When I loaded up ES2 for the first time (and chose the hardest difficulty setting because it’s Early Access and that’s all there is) and decided to just go with the race that fits how I normally play. I picked the Cravers because they can’t make peace with anyone. It’s a neat approach, but really did make it a bit more difficult than I would have liked. I like playing the wolf in sheep’s clothing. Picking the Cravers made it feel more like a wolf among other wolves who simply don’t like you. In that sense it’s harder, at the same time, there was no dealing with peace deals and trade and keeping everything on the up and up. Meanwhile, FOA surrounds you with enemies so in the grim dark future, there is only war and you’ve got to bring it to the bears. Your army is your body and you’ve got to break everything that gets in your way. I like that you can play as Santa Claus though; that’s a light in the darkness for yah. Next time I start a new campaign in ES2, however, I’ll probably pick the Sophons, they have the coolest looking ships. (Yes, of course that matters!)
Ships… yeh, space ships. ES2 has space ships and each race has their own variant of the same ships. Fun enough, you can modify them and create your own variants.

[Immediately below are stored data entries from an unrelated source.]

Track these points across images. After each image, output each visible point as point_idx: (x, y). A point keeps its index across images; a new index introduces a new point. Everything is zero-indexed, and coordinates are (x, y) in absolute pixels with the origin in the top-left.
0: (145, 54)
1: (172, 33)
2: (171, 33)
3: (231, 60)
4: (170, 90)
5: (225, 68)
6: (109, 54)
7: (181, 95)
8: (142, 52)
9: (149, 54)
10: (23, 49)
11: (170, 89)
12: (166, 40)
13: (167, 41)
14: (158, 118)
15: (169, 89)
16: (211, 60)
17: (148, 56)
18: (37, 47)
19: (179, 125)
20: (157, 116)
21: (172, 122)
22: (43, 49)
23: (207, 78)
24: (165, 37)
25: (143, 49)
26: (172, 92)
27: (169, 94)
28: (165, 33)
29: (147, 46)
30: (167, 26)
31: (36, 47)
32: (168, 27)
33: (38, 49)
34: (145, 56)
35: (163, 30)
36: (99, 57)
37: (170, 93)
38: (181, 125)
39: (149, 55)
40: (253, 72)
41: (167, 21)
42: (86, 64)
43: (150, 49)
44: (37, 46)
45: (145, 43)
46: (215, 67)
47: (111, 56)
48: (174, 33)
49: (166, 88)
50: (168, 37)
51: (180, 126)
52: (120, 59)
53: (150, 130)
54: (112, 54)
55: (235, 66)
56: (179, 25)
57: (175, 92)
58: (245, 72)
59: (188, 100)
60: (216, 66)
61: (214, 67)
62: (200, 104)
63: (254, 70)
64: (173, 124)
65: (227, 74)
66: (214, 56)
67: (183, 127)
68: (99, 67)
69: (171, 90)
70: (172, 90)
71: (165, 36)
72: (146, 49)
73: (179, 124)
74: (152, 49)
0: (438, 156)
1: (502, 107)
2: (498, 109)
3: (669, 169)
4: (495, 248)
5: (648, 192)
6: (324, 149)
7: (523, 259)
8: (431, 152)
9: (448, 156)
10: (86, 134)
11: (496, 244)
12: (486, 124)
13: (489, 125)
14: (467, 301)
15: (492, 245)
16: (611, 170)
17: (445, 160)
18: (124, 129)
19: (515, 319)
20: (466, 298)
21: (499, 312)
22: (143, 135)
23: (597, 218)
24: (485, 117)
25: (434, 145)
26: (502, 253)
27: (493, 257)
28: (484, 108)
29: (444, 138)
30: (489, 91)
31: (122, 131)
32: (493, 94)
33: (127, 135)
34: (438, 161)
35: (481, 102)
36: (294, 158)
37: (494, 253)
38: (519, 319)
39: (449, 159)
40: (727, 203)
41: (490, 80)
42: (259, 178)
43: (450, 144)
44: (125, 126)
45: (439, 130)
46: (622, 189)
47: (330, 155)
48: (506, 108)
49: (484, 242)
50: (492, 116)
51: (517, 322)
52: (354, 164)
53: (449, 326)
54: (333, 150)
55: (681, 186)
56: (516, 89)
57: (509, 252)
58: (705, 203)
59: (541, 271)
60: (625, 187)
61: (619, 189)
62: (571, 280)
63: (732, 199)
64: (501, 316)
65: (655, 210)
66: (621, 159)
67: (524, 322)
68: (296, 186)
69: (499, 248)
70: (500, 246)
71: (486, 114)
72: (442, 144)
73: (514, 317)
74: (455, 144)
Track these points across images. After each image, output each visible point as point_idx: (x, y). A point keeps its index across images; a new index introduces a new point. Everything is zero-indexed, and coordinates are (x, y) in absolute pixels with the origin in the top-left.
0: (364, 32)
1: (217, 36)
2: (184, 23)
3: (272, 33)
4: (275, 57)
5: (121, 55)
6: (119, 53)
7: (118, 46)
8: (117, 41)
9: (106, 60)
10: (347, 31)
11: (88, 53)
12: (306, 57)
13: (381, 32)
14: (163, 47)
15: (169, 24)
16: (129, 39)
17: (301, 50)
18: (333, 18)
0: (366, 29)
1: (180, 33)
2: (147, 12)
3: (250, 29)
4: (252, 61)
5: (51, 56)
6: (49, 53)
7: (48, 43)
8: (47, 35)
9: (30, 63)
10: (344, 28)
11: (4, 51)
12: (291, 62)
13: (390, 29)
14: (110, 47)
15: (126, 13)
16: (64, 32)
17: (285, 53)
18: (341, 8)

You still have to pay for them and it can get pretty costly if you don’t have the resources for them… especially if your race destroys planets like they’re going out of business (once again, thanks a lot Cravers). I have to assume that other races make it easier on you. There are different classes of ships each with a unique-ish look to them (definitely when they get bigger). Building an army doesn’t seem to be too costly if you continue to expand like one should in this game.

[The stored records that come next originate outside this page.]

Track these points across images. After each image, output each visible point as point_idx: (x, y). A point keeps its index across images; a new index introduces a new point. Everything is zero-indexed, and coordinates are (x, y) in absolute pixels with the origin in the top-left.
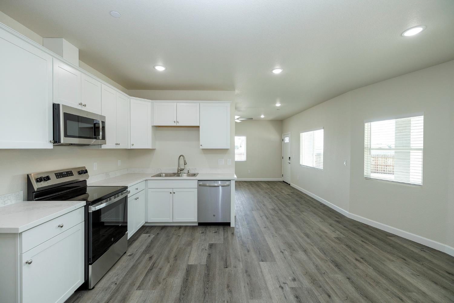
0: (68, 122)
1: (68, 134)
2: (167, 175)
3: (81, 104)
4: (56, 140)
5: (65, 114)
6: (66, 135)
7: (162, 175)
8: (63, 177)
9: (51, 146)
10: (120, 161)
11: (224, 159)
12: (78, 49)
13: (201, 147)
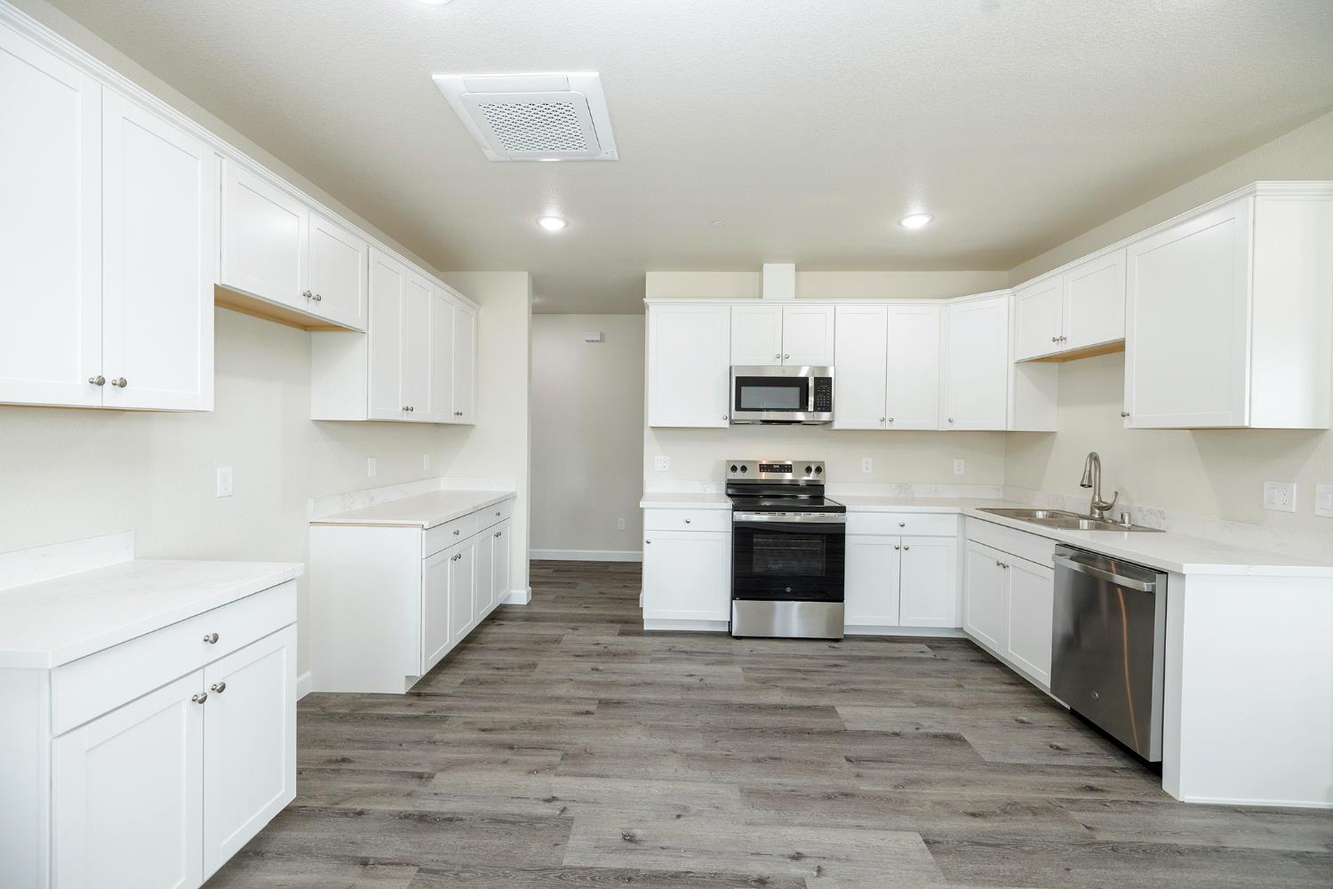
0: (743, 388)
1: (742, 406)
3: (778, 356)
4: (730, 417)
5: (737, 378)
6: (738, 408)
8: (771, 471)
9: (726, 425)
10: (962, 461)
11: (1295, 485)
12: (793, 265)
13: (1127, 423)
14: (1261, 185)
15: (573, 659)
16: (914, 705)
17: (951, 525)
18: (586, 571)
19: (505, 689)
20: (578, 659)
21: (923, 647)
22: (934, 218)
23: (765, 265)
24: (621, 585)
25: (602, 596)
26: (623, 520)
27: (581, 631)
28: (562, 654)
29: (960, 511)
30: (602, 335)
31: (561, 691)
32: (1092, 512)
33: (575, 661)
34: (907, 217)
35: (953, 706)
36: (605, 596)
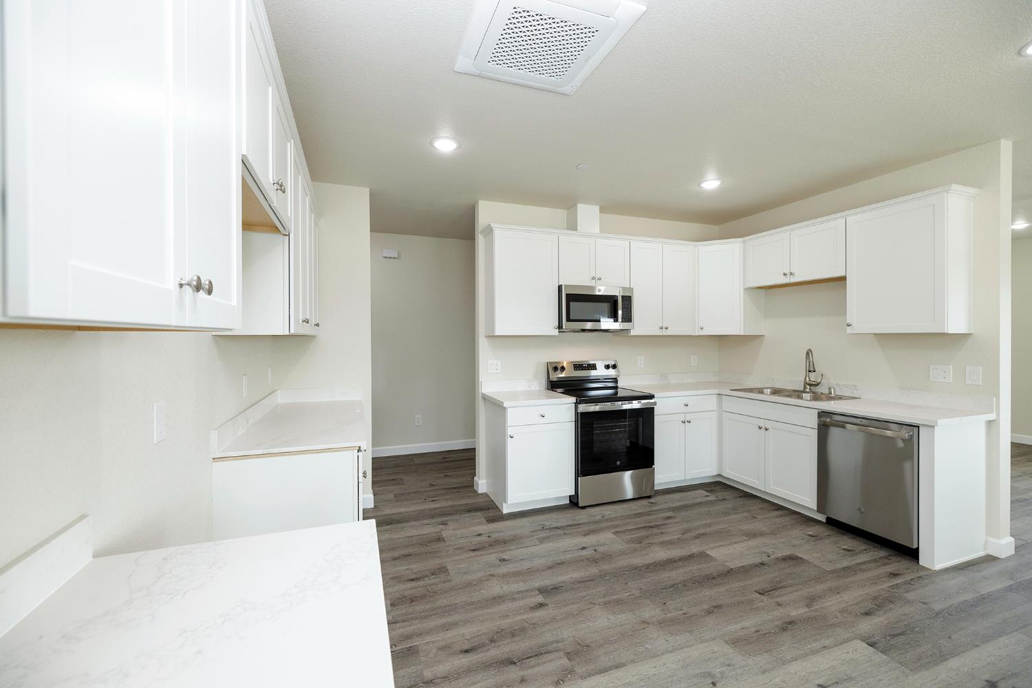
0: (571, 303)
1: (571, 318)
2: (776, 392)
3: (593, 278)
4: (560, 327)
5: (567, 295)
6: (568, 320)
7: (765, 391)
8: (582, 370)
9: (556, 332)
10: (696, 356)
11: (951, 366)
12: (598, 207)
13: (849, 330)
14: (954, 186)
15: (472, 554)
16: (747, 538)
17: (712, 402)
18: (397, 466)
19: (443, 601)
20: (476, 553)
21: (702, 492)
22: (724, 182)
23: (579, 205)
24: (442, 475)
25: (433, 488)
26: (420, 416)
27: (452, 525)
28: (458, 551)
29: (718, 393)
30: (399, 253)
31: (495, 588)
32: (805, 388)
33: (476, 556)
34: (706, 181)
35: (768, 534)
36: (436, 488)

Story-wise, ES2 kind of loses out here. There is an unfolding story that will drag on depending on how you play. It’s got side-quests and lots of things to click on and progress, but in that sense it feels more like an RPG of sorts. There isn’t too much of a story going on here other than your race chipping out a place in the universe for yourself and not others. FOA’s story, while basic, is still more prevalent and you’re basically reminded of it throughout all of the breaks in the action. It’s not that the story is in your face, but that it’s more active in the game. It’s something you play through where as in ES2, it feels more like a game where you make up your own story and randomly a GM will come in and say that you are likely to be attacked by a grue and asks what are you going to do about it. It’s more reactionary.